Ray believes the only antidote to car theft is in the regulation of car recycling. He thinks that fines are too low for wreckers found to be violating the law (sometimes only a few hundred dollars), while the amount of red tape involved in working with the law is too high for people who want to do the right thing.

"At the moment it's just too easy to operate under the radar," says Ray. "A lot of these businesses might take only 10 stolen cars every year, but that's 4,500 across the state. We need to create a system where for wreckers it's not worth taking those 10 cars."

I drive out to another wreckers but this guy is much more suspicious. As soon as I tell him it's not mine he tells me he's not interested. He then tells me to go down the road.

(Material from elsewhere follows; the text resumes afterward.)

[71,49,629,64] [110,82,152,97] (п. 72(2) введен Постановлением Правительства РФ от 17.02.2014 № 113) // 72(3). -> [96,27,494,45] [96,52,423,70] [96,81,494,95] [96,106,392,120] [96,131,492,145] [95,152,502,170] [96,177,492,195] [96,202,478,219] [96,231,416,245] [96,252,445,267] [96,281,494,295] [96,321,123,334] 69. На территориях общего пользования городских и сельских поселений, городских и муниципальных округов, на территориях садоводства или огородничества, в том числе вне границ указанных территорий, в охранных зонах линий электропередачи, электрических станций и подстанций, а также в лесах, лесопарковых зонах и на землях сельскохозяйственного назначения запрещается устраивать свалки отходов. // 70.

At the end of the road is the kind of place you assume disposes of bodies as well as deals in car crushing. The owner there doesn't even come out of his office to look at the car. He just tells me it's a straight $100 for any pre-2000 model. "There's only money in four wheel drives," he says. Interestingly Ray had also mentioned there's a slightly larger market for 4WDs because the parts end up in places without maintained roads.

I ask the guy how much he'd pay for a 4WD, without documentation. "Maybe $300," he says. "But that's only for Toyota."

It seems that while car theft in films and TV looks lucrative and high-stakes, in suburban Australia it's only cheap. No one is making big money, and particularly not the ones stealing the cars.